#### [Page excerpt]
- Opening Delimiter -
In a prior post, I recommended reading two books that look at the pet food industry: Feed Your Pet Right: The Authoritative Guide to Feeding Your Dog and Cat by Marion Nestle and Malden Nesheim and Food Pets Die For: Shocking Facts About Pet Food by Ann Martin.

Both discuss the regulation of the pet food industry in the U.S. and come to the same conclusion – regulation is poor and needs a serious overhaul. Most of the regulations in place have to do with labeling of packaging, including requiring all ingredients to be listed in the order from most to least. There are also requirements about wording – but unless you know what the wording means, you can easily be misled by what the packaging says. For example, some products might indicate they have turkey or beef or another meat source, but if it's worded correctly, they could have such an insignificant amount that it's really not worth mentioning except for marketing purposes, of course. You should always look at the ingredient list. Don't trust the wording on the front of the package.

With the ingredient list, you also have to be careful. Chicken, for example, might be the first ingredient, but if the next several ingredients are grains, the food is going to be mostly grains not chicken. Some foods will list several different grains or partial grains to make it seem as if there is more protein in the food than there really is. You can also look at the guaranteed analysis for this. This is where labels list the crude protein along with a few other things. Again, you have to understand what “crude protein” means.
- Closing Delimiter -
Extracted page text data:
- Opening Delimiter -
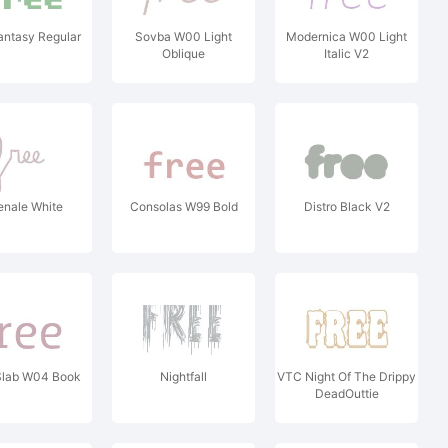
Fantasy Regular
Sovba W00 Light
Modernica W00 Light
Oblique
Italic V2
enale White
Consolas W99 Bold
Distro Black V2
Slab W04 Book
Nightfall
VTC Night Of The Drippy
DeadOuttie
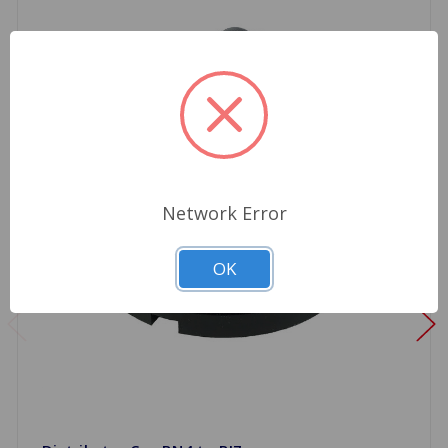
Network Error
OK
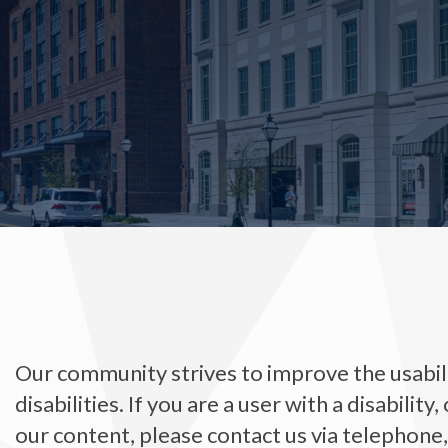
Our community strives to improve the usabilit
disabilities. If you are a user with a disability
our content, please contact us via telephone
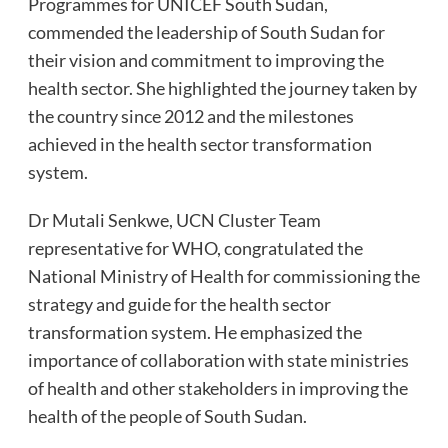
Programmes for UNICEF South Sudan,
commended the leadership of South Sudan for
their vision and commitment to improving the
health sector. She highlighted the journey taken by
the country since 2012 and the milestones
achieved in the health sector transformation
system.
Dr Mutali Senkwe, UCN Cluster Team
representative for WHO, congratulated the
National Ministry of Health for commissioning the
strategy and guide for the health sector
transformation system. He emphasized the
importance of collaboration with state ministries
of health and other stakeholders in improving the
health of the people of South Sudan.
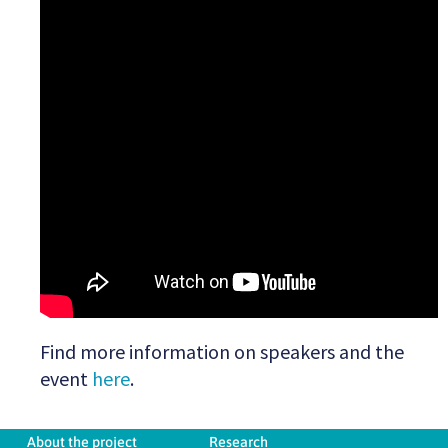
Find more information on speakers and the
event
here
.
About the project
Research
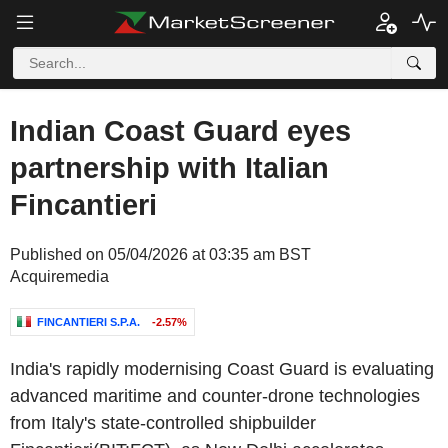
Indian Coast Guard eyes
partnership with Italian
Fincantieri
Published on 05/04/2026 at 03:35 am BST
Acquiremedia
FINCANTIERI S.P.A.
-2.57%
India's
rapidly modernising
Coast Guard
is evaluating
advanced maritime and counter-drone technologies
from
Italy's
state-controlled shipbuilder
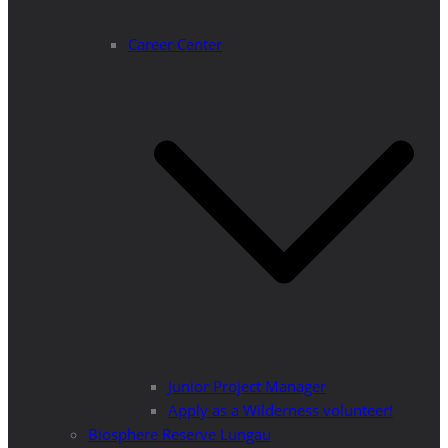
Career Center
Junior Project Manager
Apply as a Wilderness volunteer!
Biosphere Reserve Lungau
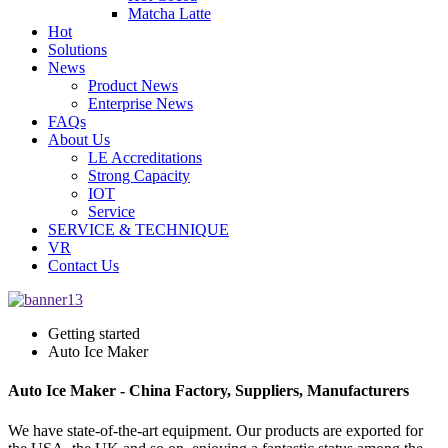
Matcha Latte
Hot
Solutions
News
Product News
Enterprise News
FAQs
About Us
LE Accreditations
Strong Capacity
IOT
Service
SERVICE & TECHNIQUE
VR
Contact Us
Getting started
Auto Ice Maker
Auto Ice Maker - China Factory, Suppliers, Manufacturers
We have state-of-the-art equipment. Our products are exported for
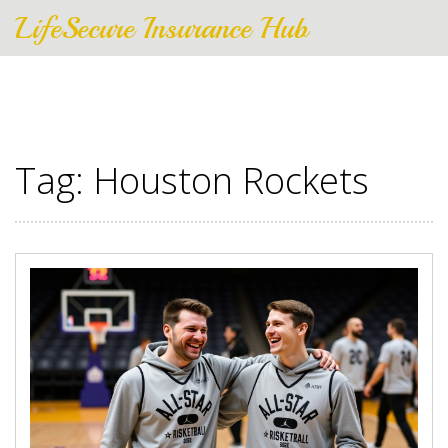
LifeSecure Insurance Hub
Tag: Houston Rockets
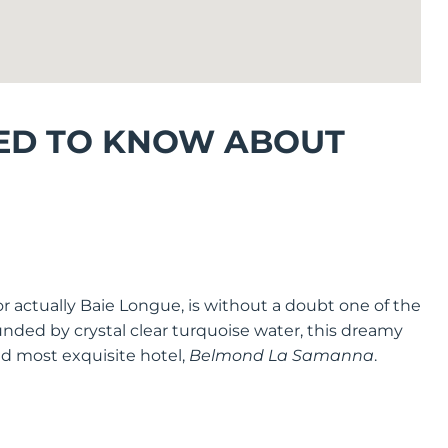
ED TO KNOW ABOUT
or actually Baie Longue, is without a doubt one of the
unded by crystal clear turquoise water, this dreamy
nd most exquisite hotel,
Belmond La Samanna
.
- Closing Delimiter -
#### [Problems and tasks]
a – According to the text on pet food labeling, in what order must ingredients be listed on the packaging?
b – Extend the text on pet food labeling, starting after its last sentence.

#### [Outputs for the tasks]
a – From most to least.

b –
While there are certain labeling requirements, here's the catch: the government does not put much effort into regulating the industry, so if someone is making false claims or mislabeling their foods, the government doesn't seem to put much effort into going after these companies. You would assume you can trust the labels, but it doesn't appear that you can. At least, there is not much oversight to give us the confidence that companies are labeling their foods correctly. This doesn't mean that all pet food companies are out to scam us, but if there is little oversight, how can we know?

It is most definitely a buyer beware situation out there when it comes to the pet food industry.